Görevler ::
(1) Metinde memur ve memur emeklilerinin maaşları için hangi altı aylık dönemlerde hangi oranda artış teklif ediliyor? Bütün dönemleri oranlarıyla birlikte sıralar mısın?
(2) Metnin "Yaklaşık 3 milyon" sözlerini içeren yerden başlayıp "zam teklifini açıkladı." sözlerinden sonra biten kısmını hiç değiştirmeden yazdırır mısın?

Metin ::
+++

Aile, Çalışma ve Sosyal Hizmetler Bakanı Zehra Zümrüt Selçuk, memur ve memur emeklilerinin maaşlarında 2020'nin birinci altı aylık döneminde yüzde 3,5, ikinci altı aylık döneminde yüzde 3, 2021'in birinci altı aylık döneminde yüzde 3, ikinci altı aylık döneminde de yüzde 2,5 oransal artış yapılmasını teklif ettiklerini bildirdi.
Yaklaşık 3 milyon 200 bin memur ile 2 milyona yakın memur emeklisinin 2020 ve 2021 yıllarındaki mali ve sosyal haklarının belirleneceği 5. Dönem Toplu Sözleşmesi kapsamında dördüncü toplantı, Aile, Çalışma ve Sosyal Hizmetler Bakanlığının ev sahipliğinde yapıldı.
Selçuk, Reşat Moralı Salonu'ndaki toplantıda, Kamu İşveren Heyeti adına hükümetin zam teklifini açıkladı.

+++

Malzeme Kümesi ::
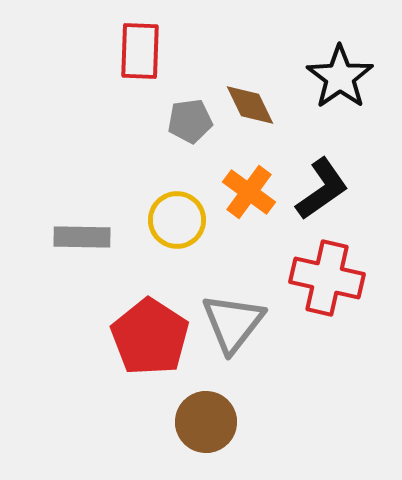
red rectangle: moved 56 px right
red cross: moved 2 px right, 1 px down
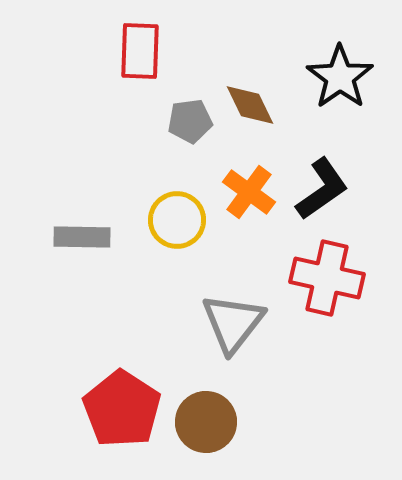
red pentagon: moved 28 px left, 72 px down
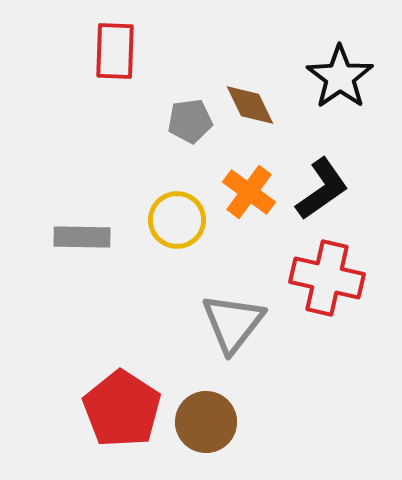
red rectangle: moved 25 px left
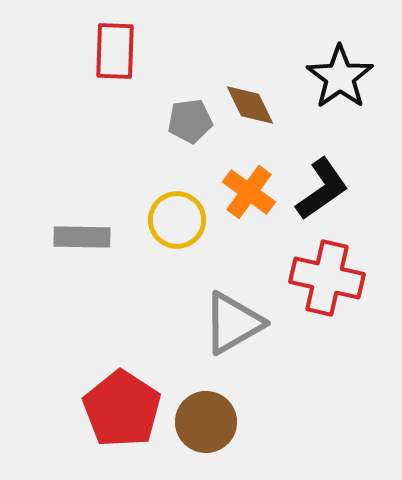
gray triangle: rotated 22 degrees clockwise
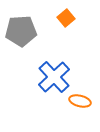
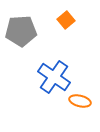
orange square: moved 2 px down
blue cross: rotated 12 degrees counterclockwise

+++

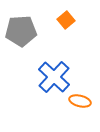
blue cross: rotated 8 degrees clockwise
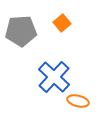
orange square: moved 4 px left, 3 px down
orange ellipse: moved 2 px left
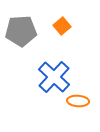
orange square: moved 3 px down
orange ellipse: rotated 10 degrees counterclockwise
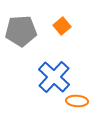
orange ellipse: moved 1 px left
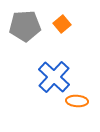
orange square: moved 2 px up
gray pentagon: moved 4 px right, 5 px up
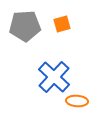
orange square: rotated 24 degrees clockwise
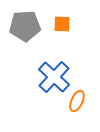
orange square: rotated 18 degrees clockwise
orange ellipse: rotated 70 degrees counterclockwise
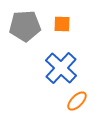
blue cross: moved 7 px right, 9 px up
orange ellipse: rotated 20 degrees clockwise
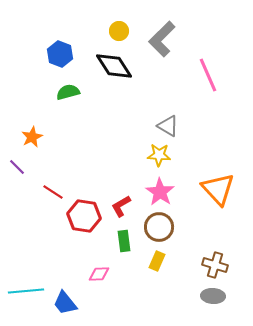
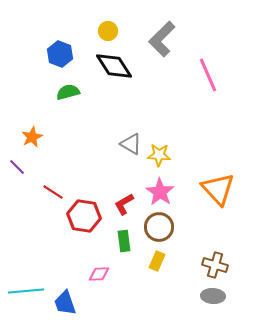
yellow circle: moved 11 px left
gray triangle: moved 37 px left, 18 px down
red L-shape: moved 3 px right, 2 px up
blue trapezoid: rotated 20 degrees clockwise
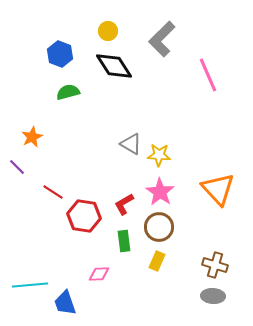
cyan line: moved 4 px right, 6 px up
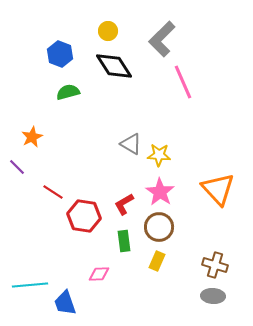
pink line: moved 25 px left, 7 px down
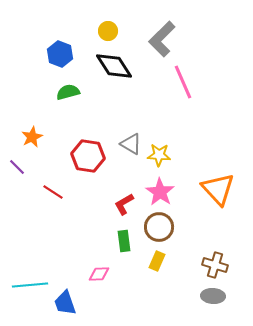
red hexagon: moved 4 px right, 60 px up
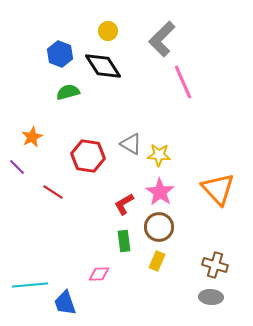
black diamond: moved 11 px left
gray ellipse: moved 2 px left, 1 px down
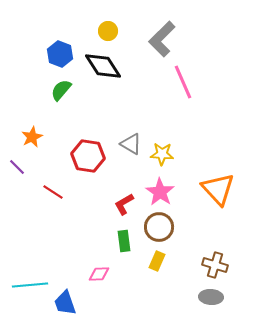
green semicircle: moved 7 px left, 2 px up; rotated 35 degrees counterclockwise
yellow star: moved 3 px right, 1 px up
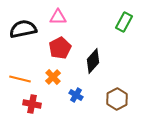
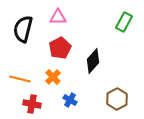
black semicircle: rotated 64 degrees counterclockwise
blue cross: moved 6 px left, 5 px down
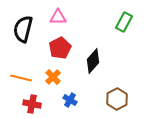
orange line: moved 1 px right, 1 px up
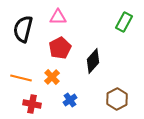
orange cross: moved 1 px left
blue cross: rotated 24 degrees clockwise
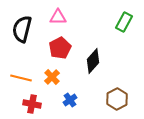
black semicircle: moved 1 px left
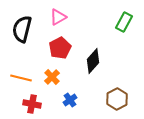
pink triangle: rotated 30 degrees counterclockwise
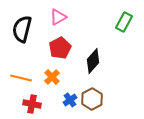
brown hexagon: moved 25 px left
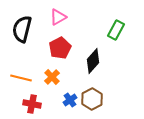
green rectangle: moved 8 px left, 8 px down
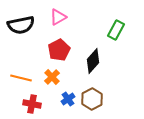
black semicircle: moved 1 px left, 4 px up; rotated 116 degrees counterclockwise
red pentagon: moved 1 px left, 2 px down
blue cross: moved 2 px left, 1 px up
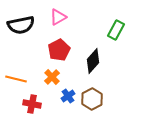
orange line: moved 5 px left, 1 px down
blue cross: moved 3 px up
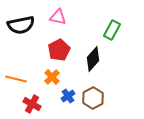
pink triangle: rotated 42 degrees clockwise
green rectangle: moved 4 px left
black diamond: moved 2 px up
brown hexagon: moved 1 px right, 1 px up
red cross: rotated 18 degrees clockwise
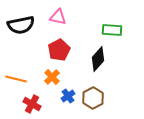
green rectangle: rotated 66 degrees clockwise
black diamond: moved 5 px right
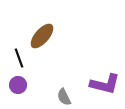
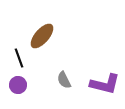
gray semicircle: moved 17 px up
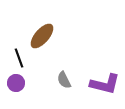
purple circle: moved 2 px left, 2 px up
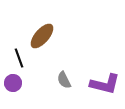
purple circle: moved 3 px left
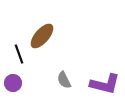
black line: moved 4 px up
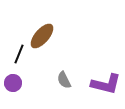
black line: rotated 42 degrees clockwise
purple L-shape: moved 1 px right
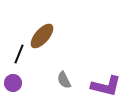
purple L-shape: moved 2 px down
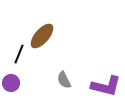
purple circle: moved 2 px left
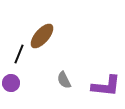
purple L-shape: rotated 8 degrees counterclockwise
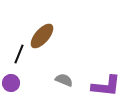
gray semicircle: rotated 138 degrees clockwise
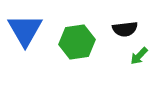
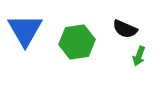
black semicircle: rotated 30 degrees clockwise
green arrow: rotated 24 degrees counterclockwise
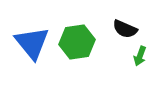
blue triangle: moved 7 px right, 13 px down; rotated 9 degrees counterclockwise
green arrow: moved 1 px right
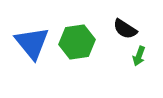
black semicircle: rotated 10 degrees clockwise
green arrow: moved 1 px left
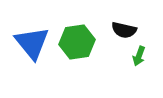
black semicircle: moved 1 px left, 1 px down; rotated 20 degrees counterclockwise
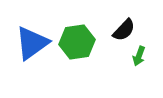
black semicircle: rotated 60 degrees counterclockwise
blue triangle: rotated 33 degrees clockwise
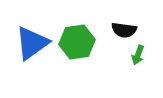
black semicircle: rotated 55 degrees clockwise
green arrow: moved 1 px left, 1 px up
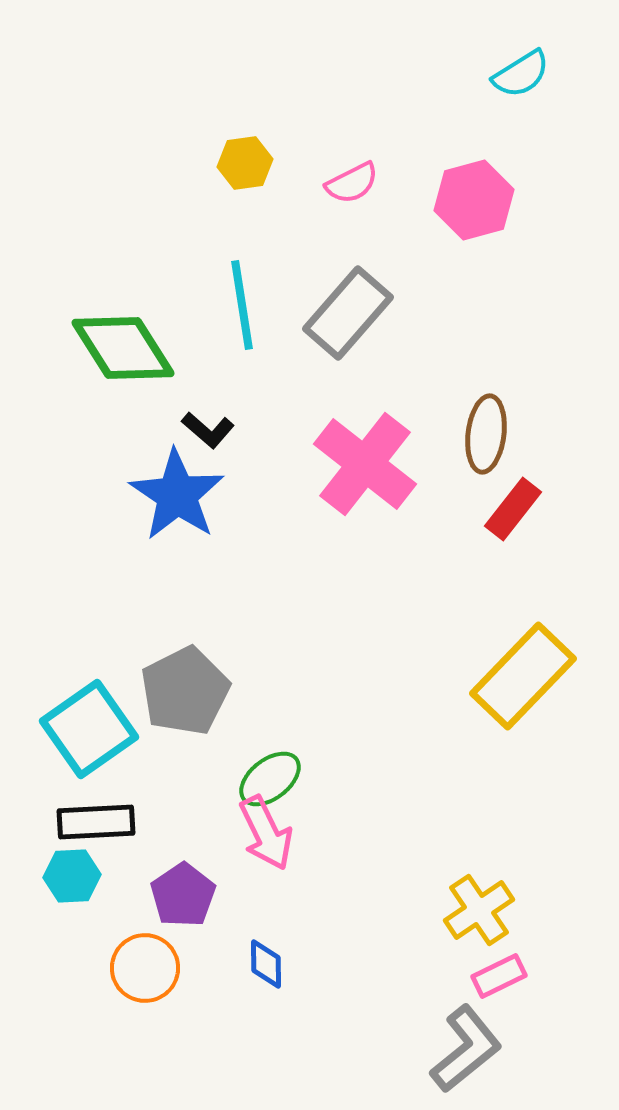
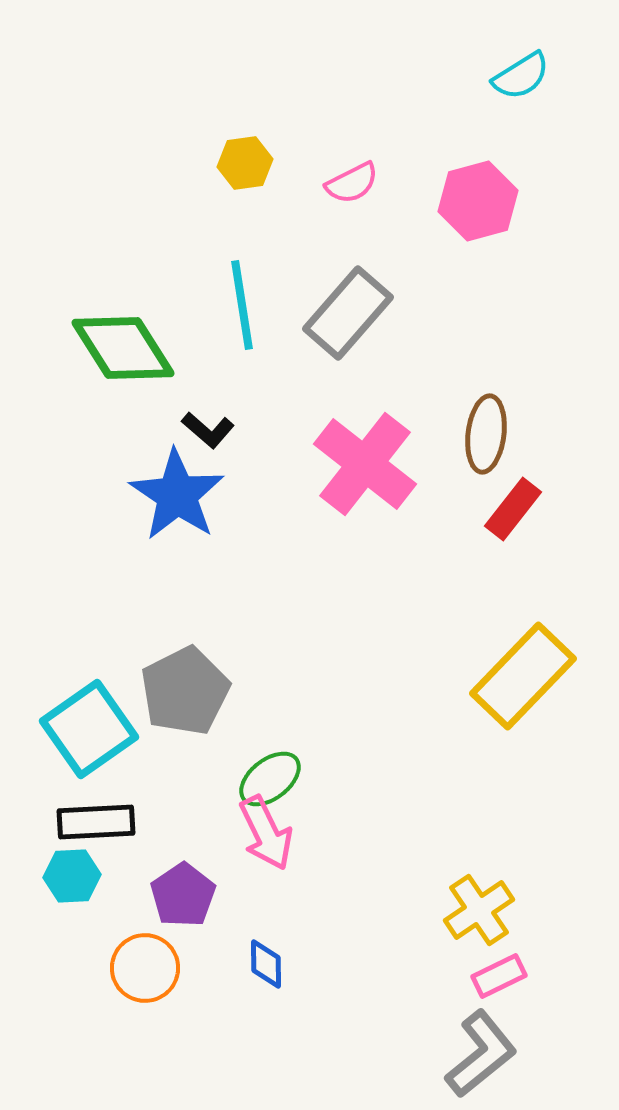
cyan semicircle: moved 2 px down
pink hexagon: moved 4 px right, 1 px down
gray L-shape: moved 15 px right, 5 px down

+++

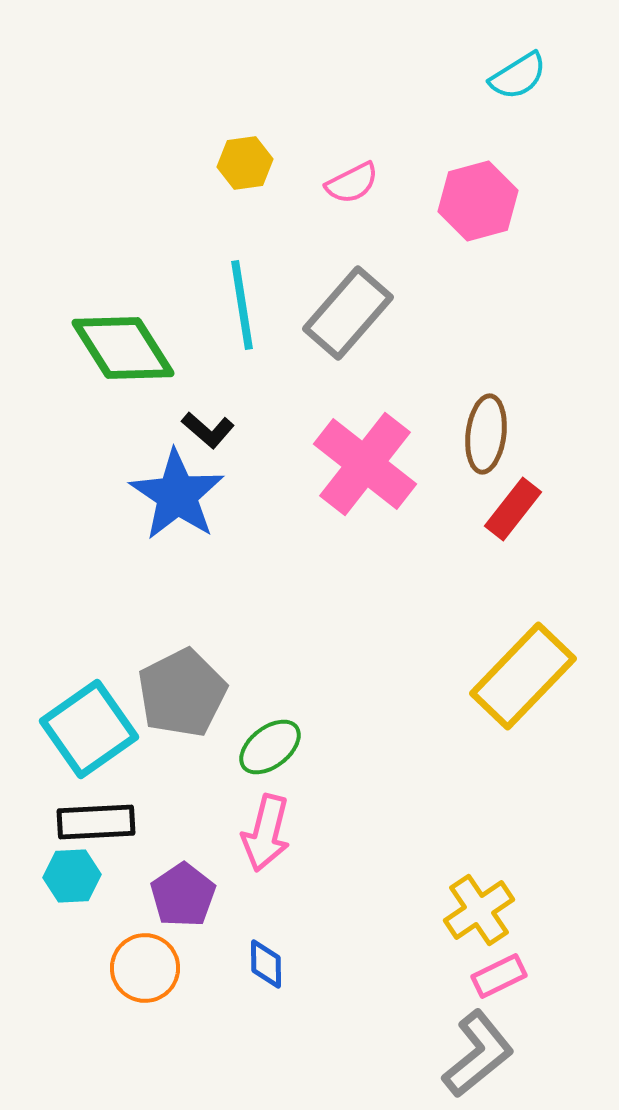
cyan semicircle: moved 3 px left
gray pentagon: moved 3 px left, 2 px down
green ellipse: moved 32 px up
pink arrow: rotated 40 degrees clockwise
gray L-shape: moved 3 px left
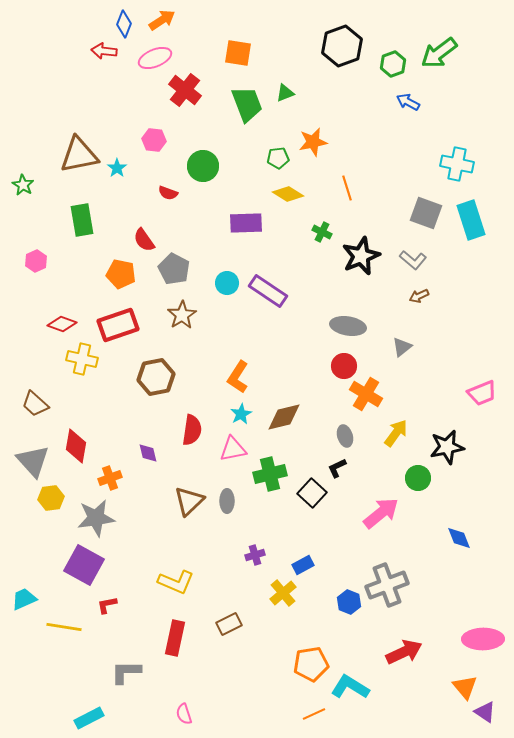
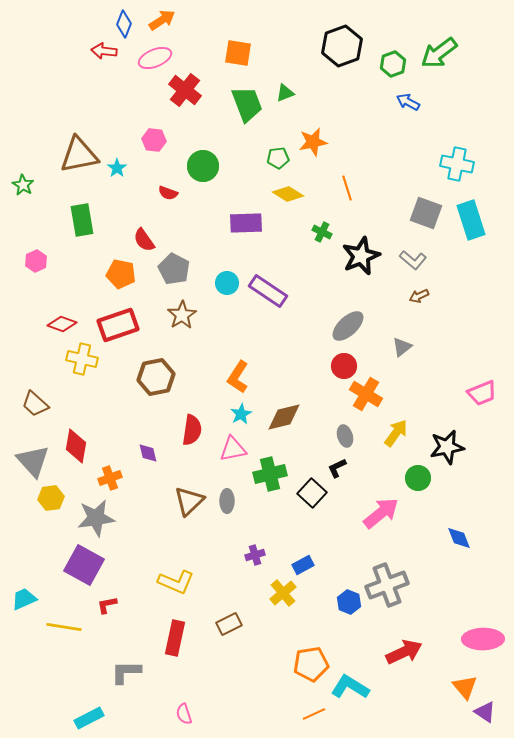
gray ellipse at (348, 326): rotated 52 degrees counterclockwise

+++

Görev Yanıtları ::
(1)
- 2020'nin birinci altı aylık dönemi: yüzde 3,5
- 2020'nin ikinci altı aylık dönemi: yüzde 3
- 2021'in birinci altı aylık dönemi: yüzde 3
- 2021'in ikinci altı aylık dönemi: yüzde 2,5

(2)
Yaklaşık 3 milyon 200 bin memur ile 2 milyona yakın memur emeklisinin 2020 ve 2021 yıllarındaki mali ve sosyal haklarının belirleneceği 5. Dönem Toplu Sözleşmesi kapsamında dördüncü toplantı, Aile, Çalışma ve Sosyal Hizmetler Bakanlığının ev sahipliğinde yapıldı.
Selçuk, Reşat Moralı Salonu'ndaki toplantıda, Kamu İşveren Heyeti adına hükümetin zam teklifini açıkladı.